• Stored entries
● ● ● ● ●
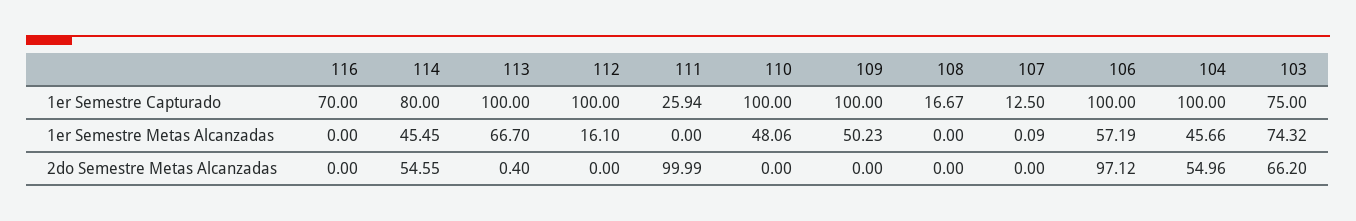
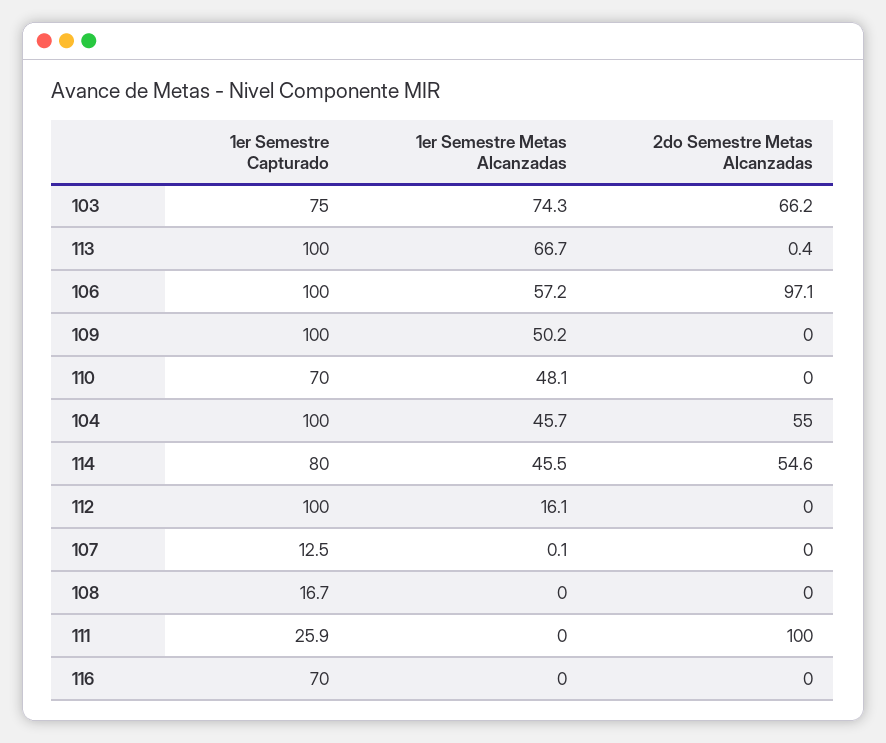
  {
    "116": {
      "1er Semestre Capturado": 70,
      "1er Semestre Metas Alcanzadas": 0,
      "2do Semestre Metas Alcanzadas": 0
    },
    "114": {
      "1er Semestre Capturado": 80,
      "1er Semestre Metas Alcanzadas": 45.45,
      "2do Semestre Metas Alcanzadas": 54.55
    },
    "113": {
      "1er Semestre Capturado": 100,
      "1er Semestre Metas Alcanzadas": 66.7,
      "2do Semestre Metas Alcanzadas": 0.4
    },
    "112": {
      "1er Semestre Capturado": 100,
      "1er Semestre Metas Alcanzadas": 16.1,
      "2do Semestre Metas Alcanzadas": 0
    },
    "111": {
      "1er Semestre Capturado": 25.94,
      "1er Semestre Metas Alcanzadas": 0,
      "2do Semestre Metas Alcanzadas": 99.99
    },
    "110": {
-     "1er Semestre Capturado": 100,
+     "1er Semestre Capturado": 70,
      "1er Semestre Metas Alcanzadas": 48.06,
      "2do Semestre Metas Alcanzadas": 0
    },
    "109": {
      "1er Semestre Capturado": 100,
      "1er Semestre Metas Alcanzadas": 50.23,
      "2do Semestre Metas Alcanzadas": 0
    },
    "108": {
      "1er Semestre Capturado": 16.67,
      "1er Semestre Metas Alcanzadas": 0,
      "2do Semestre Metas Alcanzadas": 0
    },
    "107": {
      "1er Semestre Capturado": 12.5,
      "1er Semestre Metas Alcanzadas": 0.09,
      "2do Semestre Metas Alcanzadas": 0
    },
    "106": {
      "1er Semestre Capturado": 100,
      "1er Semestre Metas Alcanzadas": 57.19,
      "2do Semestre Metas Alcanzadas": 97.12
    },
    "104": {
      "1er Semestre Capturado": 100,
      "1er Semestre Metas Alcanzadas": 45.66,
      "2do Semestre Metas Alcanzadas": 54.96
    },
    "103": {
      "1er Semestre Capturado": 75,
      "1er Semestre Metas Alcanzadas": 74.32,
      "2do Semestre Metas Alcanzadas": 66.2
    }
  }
● ● ● ● ●
• Task details
Restate the data above word for word, so that the only difference is the missing pictures.

• Reply to the task
  {
    "116": {
      "1er Semestre Capturado": 70,
      "1er Semestre Metas Alcanzadas": 0,
      "2do Semestre Metas Alcanzadas": 0
    },
    "114": {
      "1er Semestre Capturado": 80,
      "1er Semestre Metas Alcanzadas": 45.45,
      "2do Semestre Metas Alcanzadas": 54.55
    },
    "113": {
      "1er Semestre Capturado": 100,
      "1er Semestre Metas Alcanzadas": 66.7,
      "2do Semestre Metas Alcanzadas": 0.4
    },
    "112": {
      "1er Semestre Capturado": 100,
      "1er Semestre Metas Alcanzadas": 16.1,
      "2do Semestre Metas Alcanzadas": 0
    },
    "111": {
      "1er Semestre Capturado": 25.94,
      "1er Semestre Metas Alcanzadas": 0,
      "2do Semestre Metas Alcanzadas": 99.99
    },
    "110": {
-     "1er Semestre Capturado": 100,
+     "1er Semestre Capturado": 70,
      "1er Semestre Metas Alcanzadas": 48.06,
      "2do Semestre Metas Alcanzadas": 0
    },
    "109": {
      "1er Semestre Capturado": 100,
      "1er Semestre Metas Alcanzadas": 50.23,
      "2do Semestre Metas Alcanzadas": 0
    },
    "108": {
      "1er Semestre Capturado": 16.67,
      "1er Semestre Metas Alcanzadas": 0,
      "2do Semestre Metas Alcanzadas": 0
    },
    "107": {
      "1er Semestre Capturado": 12.5,
      "1er Semestre Metas Alcanzadas": 0.09,
      "2do Semestre Metas Alcanzadas": 0
    },
    "106": {
      "1er Semestre Capturado": 100,
      "1er Semestre Metas Alcanzadas": 57.19,
      "2do Semestre Metas Alcanzadas": 97.12
    },
    "104": {
      "1er Semestre Capturado": 100,
      "1er Semestre Metas Alcanzadas": 45.66,
      "2do Semestre Metas Alcanzadas": 54.96
    },
    "103": {
      "1er Semestre Capturado": 75,
      "1er Semestre Metas Alcanzadas": 74.32,
      "2do Semestre Metas Alcanzadas": 66.2
    }
  }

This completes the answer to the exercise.